Text to read:
[Start]

Saturday, September 12, 2009

Racing The Storm

Afternoon storms and rapidly changing weather are just facts of life in the mountains of Colorado. My bunkhouse roommate only made fun of me one time when she saw me putting my silk long-johns on under my Wranglers for an all day ride. The very next day she was sent out on an all day and did not head my warning to “layer up”. She and her ride got snowed on. In July. She never laughed about it again.

One of the most spectacular rides in all of the Wild Basin area is the ride to Ouzel Lake and is not for the faint of heart. The ride takes hours and covers 9.9 miles from the trailhead, gaining over 1,500 feet in elevation. I took a family of four to Ouzel Lake one day and we were having a fabulous time. Despite the fact that they’d been in the saddle almost three hours, they were still in good spirits and absolutely enthralled with the view. Most guests relax quite a bit after we leave the human herds behind at Ouzel Falls, and these were no exception.

The weather was perfect. We had blue sky as far as we could see, which on a mountain ridge above 9,000 feet, is pretty far. We rode through the burn area, an area that was completely scorched by a lightning-strike fire in 1978, commenting on the amount of recovery that had occurred in almost thirty years. From a distance, the burn area looks barren, completely void of life. Within the burn area, though, it’s a totally different story. It has taken decades for the forest to recover, but there are now saplings that run six to seven feet tall and it’s teeming with life.

Coming up out of the burn area is my favorite part of the ride to Ouzel Lake – the ridge that runs above Ouzel Creek. For the better part of a mile, the trail makes you feel like you’re on top of the world; the mountain falls sharply away on both sides of the trail. My guests and I came up out of the burn area and started along the ridge. Out of habit, I looked up at the sky to gauge the weather. Yes, it was perfectly clear and sunny, but it was also nearing the mountain’s witching hour – two p.m.

I was only slightly surprised to see clouds building behind us, far to the east. I paid them no attention, as they appeared to be well out over the plains and in my part of Colorado storms move east, not west. They were already well east of us, so that storm wasn’t worth my attention.

I swung my attention to Long’s Peak, not at all surprised to see the clouds building, gathering for the upcoming onslaught. I sent up a quick prayer that anyone who had summitted Long’s was well on their way back to camp. Many people die each year on Long’s Peak after getting caught in an afternoon storm and the storm building that day looked like it could pack a wallop. In no time at all the gentle, fluffy white clouds had coalesced into heavy, gray storm clouds. Now this was the storm I had to keep my eye on. The last place we wanted to be was on a bunch of four-legged lightning rods while riding a trail at the top of the world. It was not a good time to be the tallest object around.

[End]

Records supplied:
[Start]

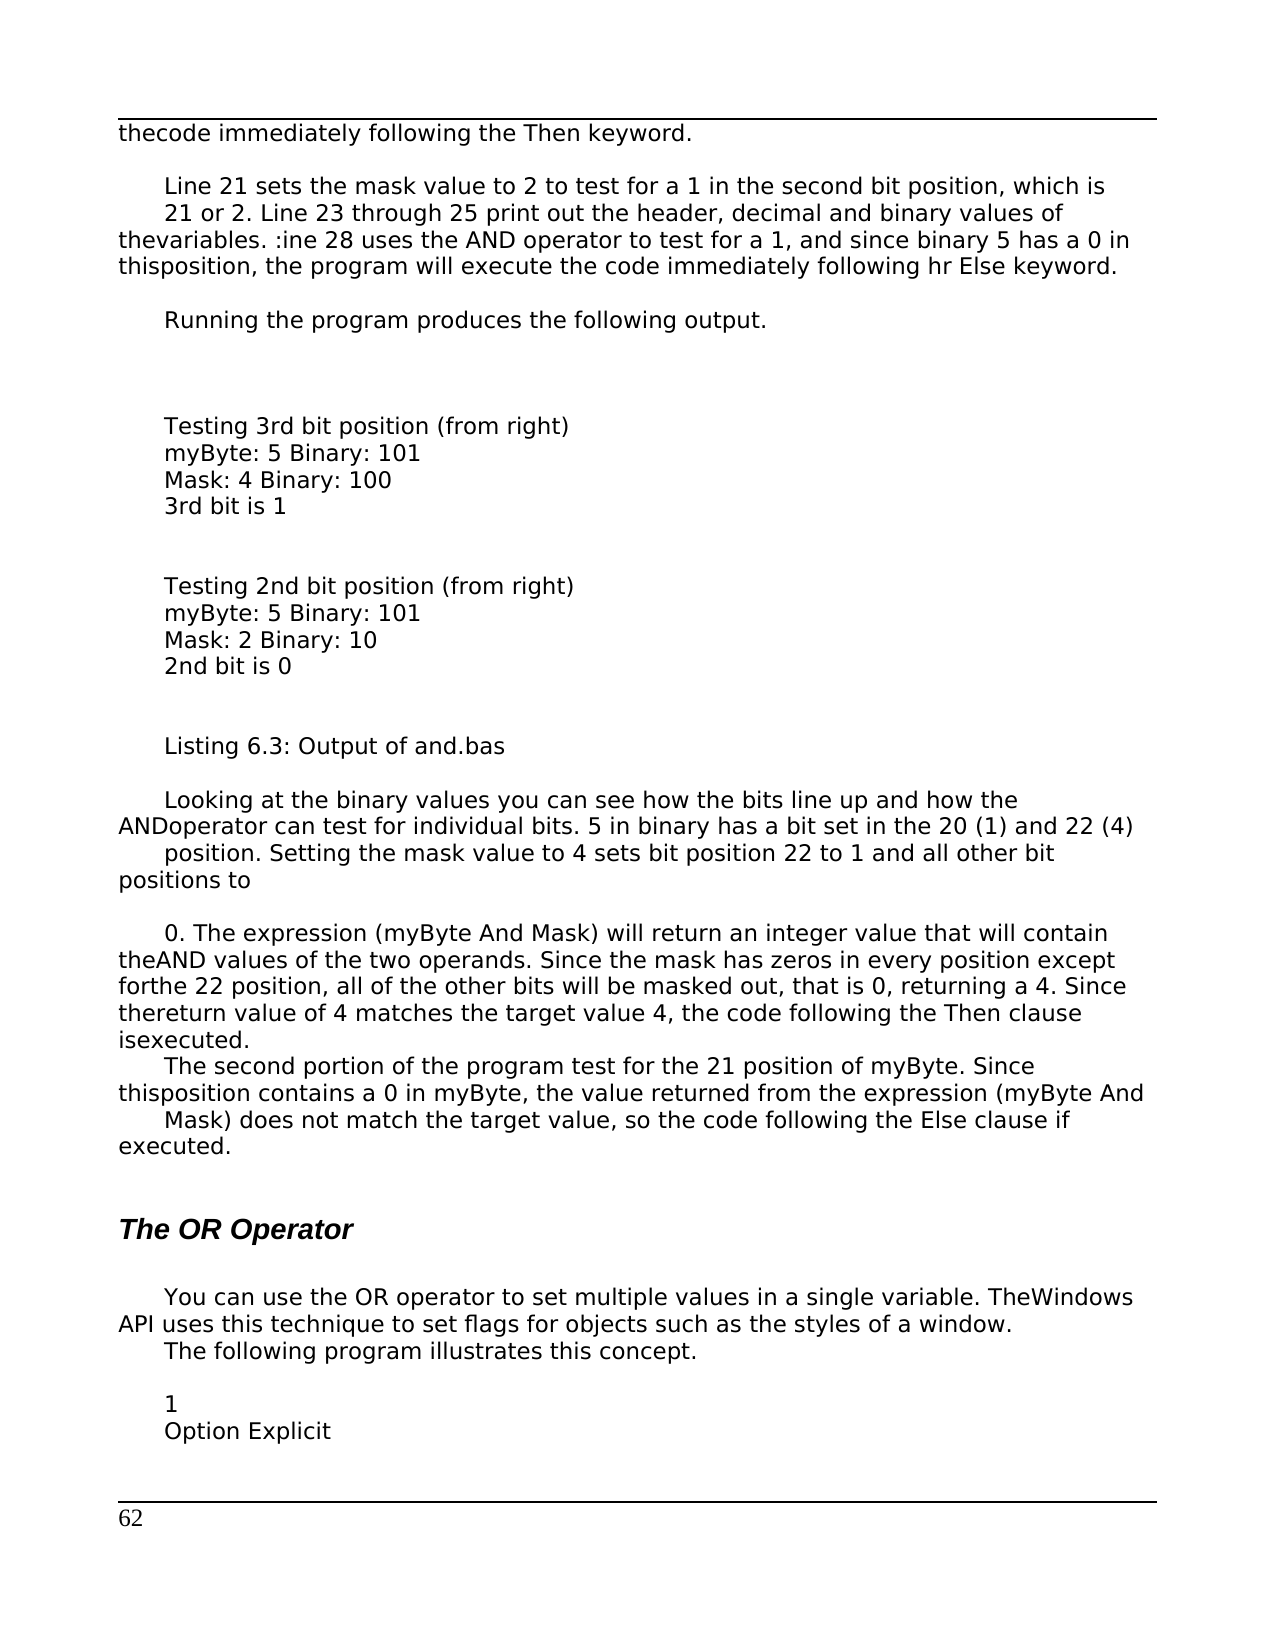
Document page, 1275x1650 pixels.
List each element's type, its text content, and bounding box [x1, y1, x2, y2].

text Listing 6.3: Output of and.bas [118, 733, 1157, 760]
text You can use the OR operator to set multiple values in a single variable. TheWindows API uses this technique to set flags for objects such as the styles of a window. [118, 1284, 1157, 1338]
text myByte: 5 Binary: 101 [118, 440, 1157, 467]
text The second portion of the program test for the 21 position of myByte. Since thisposition contains a 0 in myByte, the value returned from the expression (myByte And [118, 1053, 1157, 1107]
text 2nd bit is 0 [118, 653, 1157, 680]
text Line 21 sets the mask value to 2 to test for a 1 in the second bit position, which is [118, 173, 1157, 200]
text myByte: 5 Binary: 101 [118, 600, 1157, 627]
text position. Setting the mask value to 4 sets bit position 22 to 1 and all other bit positions to [118, 840, 1157, 893]
text 0. The expression (myByte And Mask) will return an integer value that will contain theAND values of the two operands. Since the mask has zeros in every position except forthe 22 position, all of the other bits will be masked out, that is 0, returning a 4. Since thereturn value of 4 matches the target value 4, the code following the Then clause isexecuted. [118, 920, 1157, 1053]
text Testing 3rd bit position (from right) [118, 413, 1157, 440]
text Testing 2nd bit position (from right) [118, 573, 1157, 600]
text Running the program produces the following output. [118, 307, 1157, 333]
subtitle The OR Operator [118, 1212, 1157, 1245]
text Mask) does not match the target value, so the code following the Else clause if executed. [118, 1107, 1157, 1160]
text Option Explicit [118, 1418, 1157, 1444]
text Mask: 2 Binary: 10 [118, 627, 1157, 653]
text 21 or 2. Line 23 through 25 print out the header, decimal and binary values of thevariables. :ine 28 uses the AND operator to test for a 1, and since binary 5 has a 0 in thisposition, the program will execute the code immediately following hr Else keyword. [118, 200, 1157, 280]
text Looking at the binary values you can see how the bits line up and how the ANDoperator can test for individual bits. 5 in binary has a bit set in the 20 (1) and 22 (4) [118, 787, 1157, 840]
text 1 [118, 1391, 1157, 1418]
text thecode immediately following the Then keyword. [118, 120, 1157, 147]
text The following program illustrates this concept. [118, 1338, 1157, 1364]
text Mask: 4 Binary: 100 [118, 467, 1157, 493]
text 3rd bit is 1 [118, 493, 1157, 520]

[End]

Tasks to carry out:
1. In the riding story, why did the guide pay no attention to the clouds building to the east? Answer in one to three sentences.
2. Write out the records from their first line through the line containing "List each element's", swapping "bounding box" for "bounding rectangle" and changing nothing else. Leave out the pictures.
The text and the records have nothing to do with each other.

Written responses:
1. The clouds seemed to be far out over the plains, and in that part of Colorado storms move east, not west. Because the clouds were already well east of the riders, that storm wasn't worth watching.

2.
Document page, 1275x1650 pixels.
List each element's type, its text content, and bounding rectangle [x1, y1, x2, y2].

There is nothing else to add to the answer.